Studies comparing very preterm newborns with typically developing fullterms have used callosal size differences to show how premature birth disrupts brain structure (Thompson et al., 2011). Because the early developing brain is particularly vulnerable to teratological insult, neonatal structural MRI also has the potential to provide early indicators of fetal alcohol-related insult before confounding postnatal socioenvironmental factors begin to impact on development. Given that the craniofacial dysmorphic features that characterize FAS are often difficult to detect in infancy, early indicators of adverse effects are needed that will contribute to understanding the ontogeny of impairment as it unfolds across development. It has been suggested that, “disrupted development of the CC may have implications for other midline structures that develop in association with the CC, such as the fornix, hippocampus, septum pellucidum, and cingulate cortex” (Thompson et al., 2011). Midline craniofacial anomalies have been recognized as a hallmark of FAS in humans and animal models, since this syndrome was first identified (Jones and Smith, 1973; Sulik et al., 1981). Given that structural deficits in other midline brain regions have also been reported in FASD (e.g., Johnson et al., 1996; Swayze et al., 1997; Meintjes et al., 2014), the CC deficit identified here in newborns may offer a unique opportunity to support early identification of a range of midline structural impairments.

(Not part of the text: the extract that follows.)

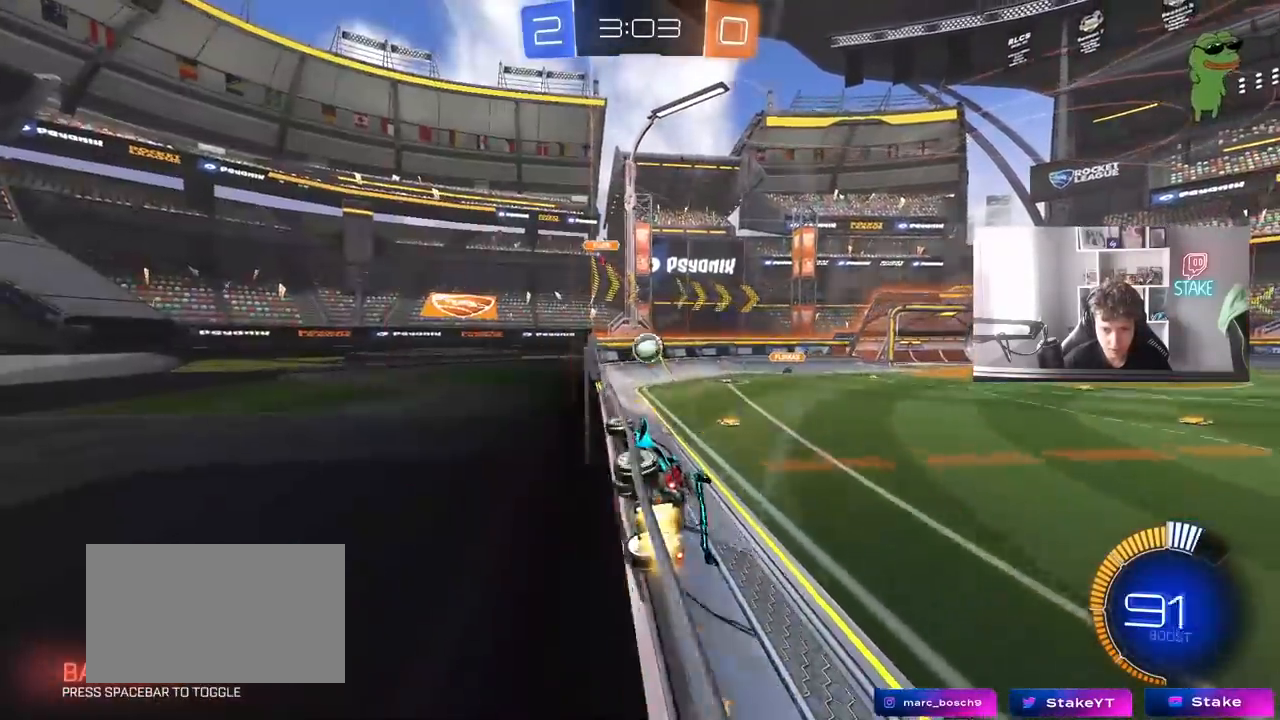
{"keys": ["w"], "mouse": [], "mouse_move": "still", "events": [[67, "w", "up"], [167, "mouse_right", "down"], [200, "a", "down"], [200, "s", "down"], [200, "shift", "down"], [300, "a", "up"], [300, "mouse_left", "up"], [300, "mouse_right", "up"], [300, "s", "up"], [433, "shift", "up"], [433, "w", "down"]]}
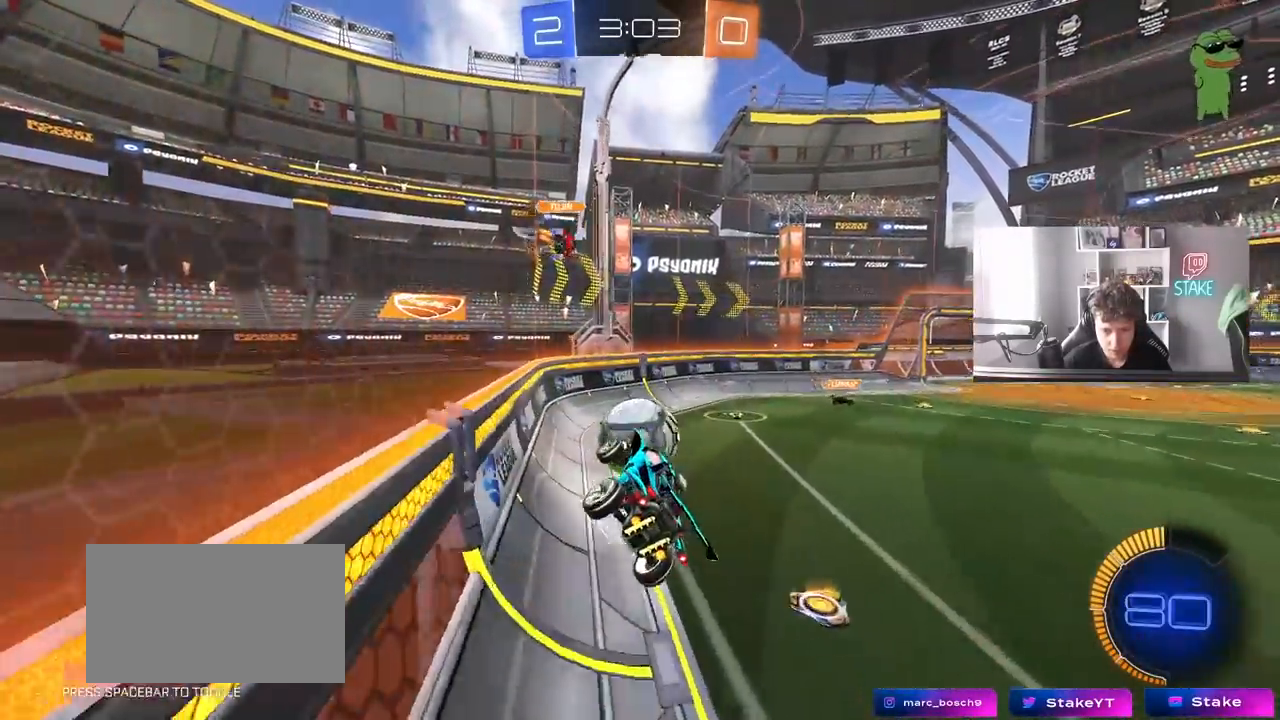
{"keys": ["w"], "mouse": [], "mouse_move": "still", "events": [[83, "shift", "down"], [167, "mouse_right", "down"], [367, "mouse_right", "up"], [400, "shift", "up"]]}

The DTI evidence summarized above points to poorer WM integrity as a specific target of PAE and suggests that the CC may be particularly vulnerable. Two studies of very preterm infants have linked structural anomalies of the neonatal CC to functional impairment—one to less optimal neurological test scores at 6 weeks (Mathew et al., 2013); the other, to delayed cognitive development and impaired motor function at 2 years of age (Thompson et al., 2012). An innovative methodology indicated that degree of myelination of the CC can be assessed in infants, a technique that could be used in future studies of FASD to identify newborns at risk for the disorder (Deoni et al., 2011). Neonatal CC size has the potential to provide additional information that can be useful in identifying alcohol-affected children. For example, CC size may be one of several indicators that the infant has been exposed to alcohol prenatally in cases where mothers of children who meet criteria for FAS or PFAS do not admit drinking during pregnancy.

This study has limitations common to other longitudinal studies of prenatal exposure. Although the sample size is small and the study warrants replication, the findings were sufficiently robust to demonstrate differential effects of exposure to alcohol as contrasted to smoking and other drugs. Measurement error surrounding estimates of true alcohol exposure to the fetus may obscure some group differences, but differences between true and estimated exposure are likely small, given the validation of our pregnancy alcohol ascertainment protocol in relation to levels of fatty acid ethyl esters in meconium samples in this community (Bearer et al., 2003) and the predictive validity of the timeline follow-back interviewing techniques we used (Jacobson et al., 2002). Given the very heavy drinking in this population and the unique genetic and cultural background of the infants in our sample, these findings warrant replication in other less exposed groups using continuous measures of alcohol exposure. The absence to date of broadly accepted, well-validated automated systems for segmenting the infant brain points to the importance of using manual tracing to replicate these newborn CC findings.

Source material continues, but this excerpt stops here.